Anyone can take up to $100,000 from their account — through a loan or withdrawal — as long as they live in an area where a major disaster has been declared, according to the bill. Under the CARES Act, the provision came with eligibility requirements that are no longer necessary because President Trump has designated all 50 states as major disaster areas due to the coronavirus pandemic.
But even though withdrawing funds from a retirement account is penalty-free, for now, financial planners say raiding that account should be a last resort. Withdrawing will ultimately put someone on “an exit ramp to eternal financial sadness,” said Paul Ruedi, a retirement planner in Illinois.
“If you took out $100,000 from your account during the end of March this year, you would have missed the 66.88% gain in the broad stock market,” he said. “That’s a loss of opportunity of $66,880 that you never get back.”
Ruedi and other financial planners said workers should elect to borrow from the 401(k) instead of taking a withdrawal. The borrow option forces someone to pay back the money over three years and get some chance at restoring the pre-pandemic balance, said Michael Reese, a Texas-based certified financial planner.
“Most people who take out a distribution aren’t going to put it back and that’s gonna damage their long-term financial health,” said Reese, who specializes in retirement. “To go in there now is just crippling you. You’ll cost yourself another 5 or 10 years of work because you took out that $100,000.”
Taking an early withdrawal from a retirement account before age 59 1/2 isn’t a rare move for Americans.
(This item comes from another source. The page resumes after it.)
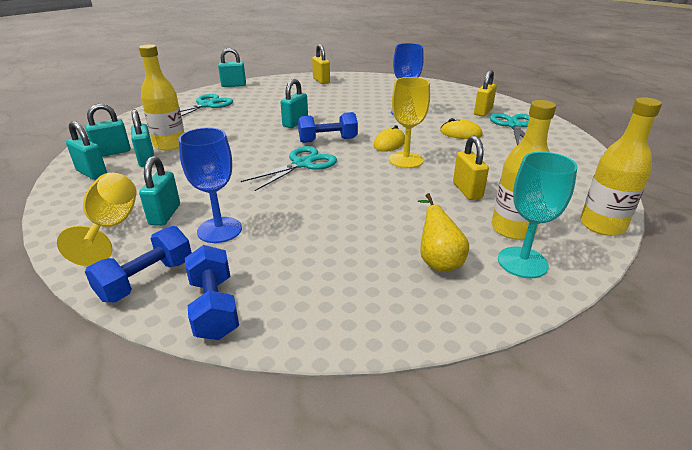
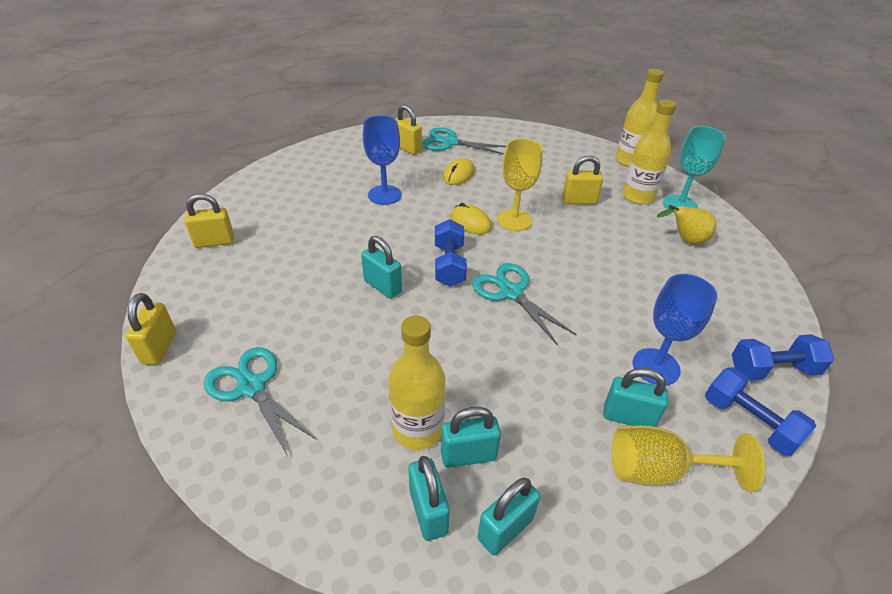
camera: 80 degrees left, 10 degrees up
(233, 85) = (159, 348): turquoise padlock -> yellow padlock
One in three full-time workers, or 33%, have taken out or plan to take out money this year, according to a survey from the Transamerica Center for Retirement Studies. That’s roughly the same level of withdrawals from last year, according to survey data from the center.
Even before the pandemic many workers have needed to dip into their retirement account to make ends meet, Transamerica CEO Catherine Collinson said. It will take years for those people to recover those losses and some many never recover, she added.
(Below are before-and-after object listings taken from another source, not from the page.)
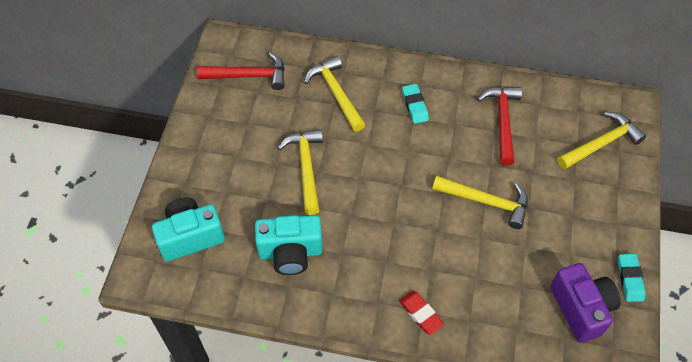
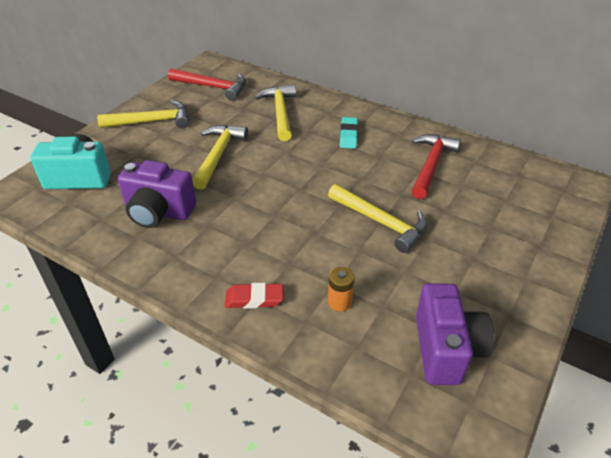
camera: 20 degrees right, 15 degrees down
(290, 253) = (158, 212): turquoise camera -> purple camera
(420, 314) = (254, 299): red eraser -> red eraser turned 75 degrees counterclockwise
(487, 293) = (339, 302): none -> orange battery
(601, 144) = (533, 206): yellow hammer -> yellow hammer (152, 121)
(630, 279) = (522, 337): turquoise eraser -> none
In a normal year, anyone under age 59 1/2 who takes money from their 401(k) would have 10% immediately dunned by the IRS and that money would also be tacked on to their annual income — meaning they could see a larger tax bill at the end of the year. Ruedi said households that have been financially stressed due to the pandemic were likely going to take from their retirement accounts even with the penalty, but the provision makes the move a little less harmful.
The penalty-free provision was an under-the-radar item within the CARES Act and will most likely be the same under the current stimulus bill, said Monique Morrissey, an economist with the Economic Policy Institute. The nation has seen “a ripple and not a wave” of 401(k) withdrawals because the most cash-strapped Americans who would need that money — namely service sector workers — had jobs that didn’t offer retirement plans to begin with, she said.